Each IOTask contains a pointer to a Writable that corresponds to one object in the openPMD hierarchy. This object may be a group or a dataset. When processing certain types of IOTasks in the queue, you will have to assign unique FilePositions to these objects to identify the logical object in your physical storage. For this, you need to derive a concrete FilePosition for your backend from AbstractFilePosition.

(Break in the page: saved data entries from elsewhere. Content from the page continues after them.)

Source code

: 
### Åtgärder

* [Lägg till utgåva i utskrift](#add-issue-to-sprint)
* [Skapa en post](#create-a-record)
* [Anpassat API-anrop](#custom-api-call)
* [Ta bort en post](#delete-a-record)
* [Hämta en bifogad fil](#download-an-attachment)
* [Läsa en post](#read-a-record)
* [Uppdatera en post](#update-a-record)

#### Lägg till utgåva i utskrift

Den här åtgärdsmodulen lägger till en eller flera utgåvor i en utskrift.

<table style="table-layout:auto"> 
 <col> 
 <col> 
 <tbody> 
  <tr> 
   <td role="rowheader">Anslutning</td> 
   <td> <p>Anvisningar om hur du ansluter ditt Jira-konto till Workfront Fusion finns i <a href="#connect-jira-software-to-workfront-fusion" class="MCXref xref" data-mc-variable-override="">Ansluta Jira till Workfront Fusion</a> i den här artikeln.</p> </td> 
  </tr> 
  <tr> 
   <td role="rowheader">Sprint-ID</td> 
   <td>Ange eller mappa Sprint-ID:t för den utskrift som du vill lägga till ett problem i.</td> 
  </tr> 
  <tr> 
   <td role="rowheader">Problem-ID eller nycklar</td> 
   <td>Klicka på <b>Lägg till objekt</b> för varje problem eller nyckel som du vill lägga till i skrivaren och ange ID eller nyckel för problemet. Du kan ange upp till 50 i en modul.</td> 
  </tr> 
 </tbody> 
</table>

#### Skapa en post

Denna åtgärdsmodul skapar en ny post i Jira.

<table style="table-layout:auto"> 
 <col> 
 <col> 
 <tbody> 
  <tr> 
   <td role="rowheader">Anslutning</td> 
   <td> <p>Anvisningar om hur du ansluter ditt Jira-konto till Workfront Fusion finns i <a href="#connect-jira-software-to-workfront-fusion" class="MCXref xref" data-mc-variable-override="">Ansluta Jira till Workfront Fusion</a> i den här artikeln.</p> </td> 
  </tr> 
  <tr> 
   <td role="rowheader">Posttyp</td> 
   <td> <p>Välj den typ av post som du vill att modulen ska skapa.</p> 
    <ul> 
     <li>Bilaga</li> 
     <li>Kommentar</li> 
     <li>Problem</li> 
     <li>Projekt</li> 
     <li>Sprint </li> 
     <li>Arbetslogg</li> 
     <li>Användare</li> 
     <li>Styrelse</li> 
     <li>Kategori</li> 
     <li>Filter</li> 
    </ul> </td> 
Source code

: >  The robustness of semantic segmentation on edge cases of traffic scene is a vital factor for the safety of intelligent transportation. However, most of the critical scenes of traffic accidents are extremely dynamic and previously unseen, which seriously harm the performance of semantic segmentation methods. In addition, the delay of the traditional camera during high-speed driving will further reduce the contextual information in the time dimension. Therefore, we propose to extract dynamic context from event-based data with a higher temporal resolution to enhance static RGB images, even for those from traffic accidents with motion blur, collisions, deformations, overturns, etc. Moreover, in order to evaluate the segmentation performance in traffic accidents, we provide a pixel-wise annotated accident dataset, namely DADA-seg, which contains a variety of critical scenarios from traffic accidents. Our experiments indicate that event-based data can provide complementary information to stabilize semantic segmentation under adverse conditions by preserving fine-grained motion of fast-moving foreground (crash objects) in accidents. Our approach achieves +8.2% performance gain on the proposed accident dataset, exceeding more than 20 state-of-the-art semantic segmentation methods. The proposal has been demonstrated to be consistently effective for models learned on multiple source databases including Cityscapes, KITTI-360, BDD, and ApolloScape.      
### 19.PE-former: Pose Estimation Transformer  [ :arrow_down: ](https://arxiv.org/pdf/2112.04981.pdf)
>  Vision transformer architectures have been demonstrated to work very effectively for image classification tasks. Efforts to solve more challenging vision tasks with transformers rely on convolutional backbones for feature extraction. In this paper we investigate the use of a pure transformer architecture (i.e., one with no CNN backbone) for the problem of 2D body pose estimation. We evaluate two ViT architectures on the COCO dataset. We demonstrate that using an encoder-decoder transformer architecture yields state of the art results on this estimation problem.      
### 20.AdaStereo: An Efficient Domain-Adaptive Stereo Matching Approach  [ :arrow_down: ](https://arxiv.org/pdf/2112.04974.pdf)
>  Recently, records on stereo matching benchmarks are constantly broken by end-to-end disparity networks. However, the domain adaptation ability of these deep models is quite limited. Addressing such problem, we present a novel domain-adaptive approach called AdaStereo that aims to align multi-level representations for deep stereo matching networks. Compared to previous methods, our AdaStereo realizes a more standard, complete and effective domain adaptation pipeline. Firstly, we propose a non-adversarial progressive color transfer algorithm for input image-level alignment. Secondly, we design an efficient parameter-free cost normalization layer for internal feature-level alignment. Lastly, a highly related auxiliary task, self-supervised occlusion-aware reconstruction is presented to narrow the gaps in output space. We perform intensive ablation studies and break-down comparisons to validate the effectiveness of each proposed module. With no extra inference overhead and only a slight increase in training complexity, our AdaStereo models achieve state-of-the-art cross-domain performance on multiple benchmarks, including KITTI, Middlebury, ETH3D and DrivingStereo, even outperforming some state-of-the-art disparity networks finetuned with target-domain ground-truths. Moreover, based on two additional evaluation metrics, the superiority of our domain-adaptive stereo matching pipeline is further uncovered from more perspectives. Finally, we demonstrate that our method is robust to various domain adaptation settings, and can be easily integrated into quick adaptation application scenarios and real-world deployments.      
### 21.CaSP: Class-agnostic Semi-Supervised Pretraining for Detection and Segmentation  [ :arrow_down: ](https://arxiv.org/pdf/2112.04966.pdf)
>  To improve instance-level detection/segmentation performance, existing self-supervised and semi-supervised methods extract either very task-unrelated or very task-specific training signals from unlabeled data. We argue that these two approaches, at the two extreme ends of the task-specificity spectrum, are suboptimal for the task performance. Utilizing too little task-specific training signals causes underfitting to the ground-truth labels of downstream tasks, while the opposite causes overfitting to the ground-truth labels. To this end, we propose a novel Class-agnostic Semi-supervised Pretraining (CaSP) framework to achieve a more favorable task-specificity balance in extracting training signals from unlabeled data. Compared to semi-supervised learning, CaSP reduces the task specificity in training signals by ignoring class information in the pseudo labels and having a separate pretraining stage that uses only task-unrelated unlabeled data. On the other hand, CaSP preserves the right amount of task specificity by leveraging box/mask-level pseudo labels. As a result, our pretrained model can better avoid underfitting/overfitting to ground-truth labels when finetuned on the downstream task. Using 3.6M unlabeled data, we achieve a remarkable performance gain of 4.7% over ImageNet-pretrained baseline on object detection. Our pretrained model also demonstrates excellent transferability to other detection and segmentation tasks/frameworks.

There is no requirement on how to identify your objects, but ids from your IO library and positional strings are good candidates.

/* file: include/openPMD/IO/JSON/JSONFilePosition.hpp */
#include "openPMD/IO/AbstractFilePosition.hpp"

namespace openPMD
{
struct JSONFilePosition : public AbstractFilePosition
{
    JSONFilePosition(uint64_t id)
        : id{id}
    { }

    uint64_t id;
};
} // openPMD

From this point, all that is left to do is implement the elementary IO operations provided in the IOHandlerImpl. The Parameter structs contain both input parameters (from storage to API) and output parameters (from API to storage). The easy way to distinguish between the two parameter sets is their C++ type: Input parameters are std::shared_ptr s that allow you to pass the requested data to their destination. Output parameters are all objects that are not std::shared_ptr s. The contract of each function call is outlined in include/openPMD/IO/AbstractIOHandlerImpl.

/* file: src/IO/JSON/JSONIOHandlerImpl.cpp */
#include "openPMD/IO/JSONIOHandlerImpl.hpp"

namespace openPMD
{
void
JSONIOHandlerImpl::createFile(Writable* writable,
                              Parameter< Operation::CREATE_FILE > const& parameters)
{
    if( !writable->written )
    {
        path dir(m_handler->directory);
        if( !exists(dir) )
            create_directories(dir);

        std::string name = m_handler->directory + parameters.name;
        if( !auxiliary::ends_with(name, ".json") )
            name += ".json";

        uint64_t id = /*...*/
        VERIFY(id >= 0, "Internal error: Failed to create JSON file");

        writable->written = true;
        writable->abstractFilePosition = std::make_shared< JSONFilePosition >(id);
    }
}
/*...*/
} // openPMD

Note that you might have to keep track of open file handles if they have to be closed explicitly during destruction of the IOHandlerImpl (prominent in C-style frameworks).